### Directive
In the records below, repeat exactly the lines between the line holding "https://www.ncbi.nlm.nih.gov/pubmed/31711240" and the line holding "aux propositions antérieures, a", inclusive, and drop the pictures.

START Given records

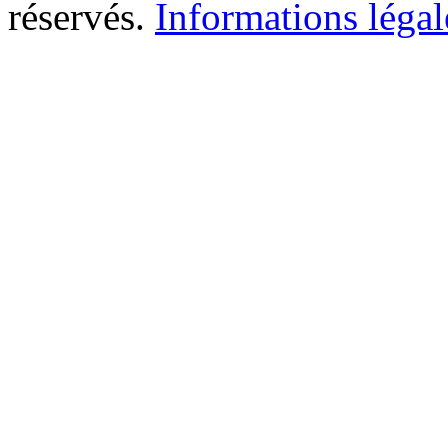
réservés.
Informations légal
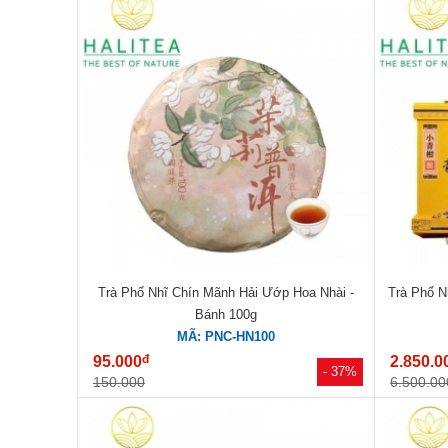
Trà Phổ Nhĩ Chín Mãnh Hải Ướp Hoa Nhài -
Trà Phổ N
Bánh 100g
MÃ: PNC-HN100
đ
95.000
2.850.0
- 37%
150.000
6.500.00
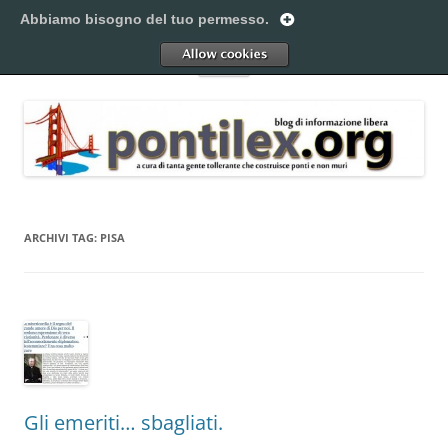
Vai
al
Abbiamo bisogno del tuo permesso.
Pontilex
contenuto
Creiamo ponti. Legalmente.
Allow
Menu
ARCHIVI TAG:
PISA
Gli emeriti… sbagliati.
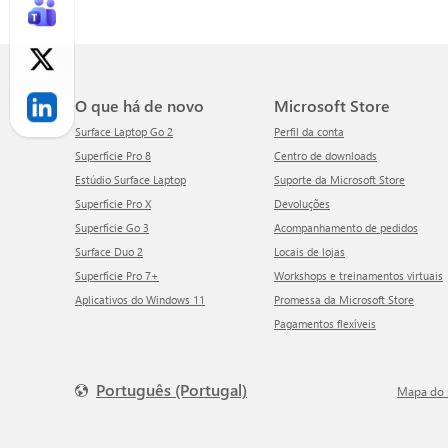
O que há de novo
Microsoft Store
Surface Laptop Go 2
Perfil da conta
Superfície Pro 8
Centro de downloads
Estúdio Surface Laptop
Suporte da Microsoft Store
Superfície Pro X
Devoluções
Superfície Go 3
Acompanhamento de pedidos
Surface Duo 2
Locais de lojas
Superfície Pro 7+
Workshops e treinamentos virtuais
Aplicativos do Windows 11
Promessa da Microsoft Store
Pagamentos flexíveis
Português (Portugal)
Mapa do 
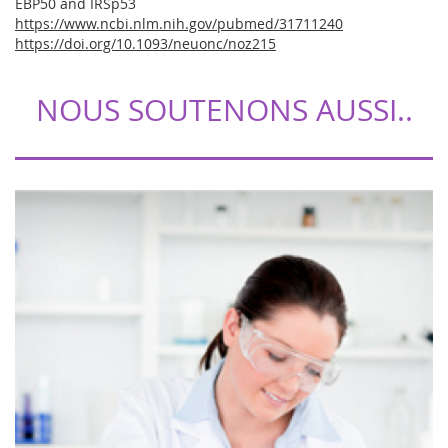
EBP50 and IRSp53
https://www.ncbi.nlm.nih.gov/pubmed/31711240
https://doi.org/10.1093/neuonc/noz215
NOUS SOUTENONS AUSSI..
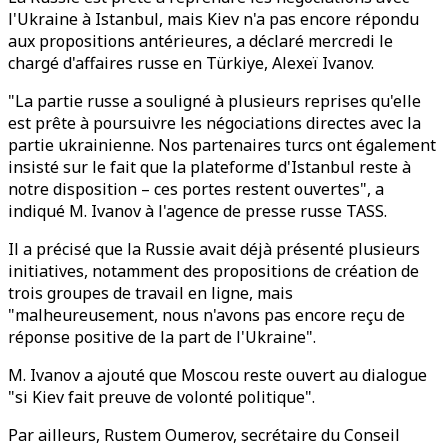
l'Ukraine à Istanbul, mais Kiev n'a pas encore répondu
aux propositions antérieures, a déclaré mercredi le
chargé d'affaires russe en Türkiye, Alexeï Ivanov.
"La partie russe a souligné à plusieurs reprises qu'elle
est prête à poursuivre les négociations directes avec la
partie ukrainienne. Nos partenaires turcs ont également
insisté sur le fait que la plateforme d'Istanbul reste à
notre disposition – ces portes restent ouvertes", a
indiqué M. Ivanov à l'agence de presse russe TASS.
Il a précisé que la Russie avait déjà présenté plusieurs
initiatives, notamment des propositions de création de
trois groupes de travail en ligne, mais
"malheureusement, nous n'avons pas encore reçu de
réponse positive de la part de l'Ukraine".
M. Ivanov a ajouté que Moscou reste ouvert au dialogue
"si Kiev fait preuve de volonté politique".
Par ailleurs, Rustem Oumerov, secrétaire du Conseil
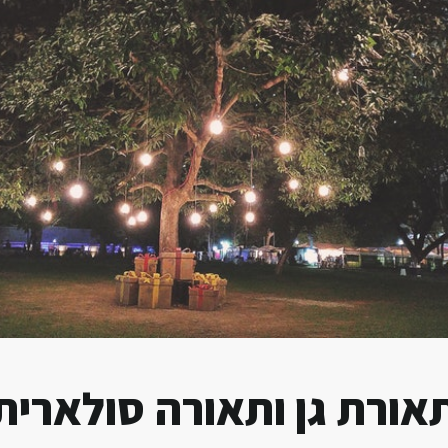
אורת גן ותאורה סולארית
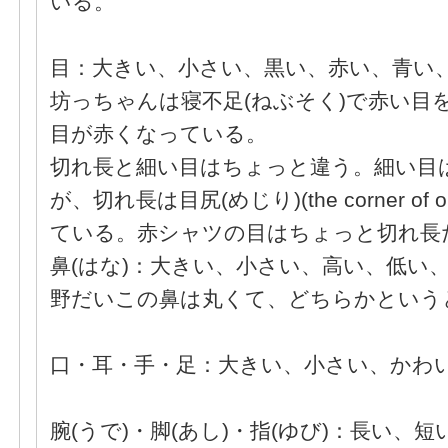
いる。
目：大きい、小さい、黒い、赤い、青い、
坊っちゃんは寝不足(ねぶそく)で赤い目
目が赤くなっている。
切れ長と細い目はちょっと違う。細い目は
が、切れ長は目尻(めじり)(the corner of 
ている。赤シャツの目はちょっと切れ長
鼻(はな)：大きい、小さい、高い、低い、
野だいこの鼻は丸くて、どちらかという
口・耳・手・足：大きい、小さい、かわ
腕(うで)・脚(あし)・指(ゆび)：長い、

END Given records

### Task solution
https://www.ncbi.nlm.nih.gov/pubmed/31711240
https://doi.org/10.1093/neuonc/noz215
NOUS SOUTENONS AUSSI..
l'Ukraine à Istanbul, mais Kiev n'a pas encore répondu
aux propositions antérieures, a déclaré mercredi le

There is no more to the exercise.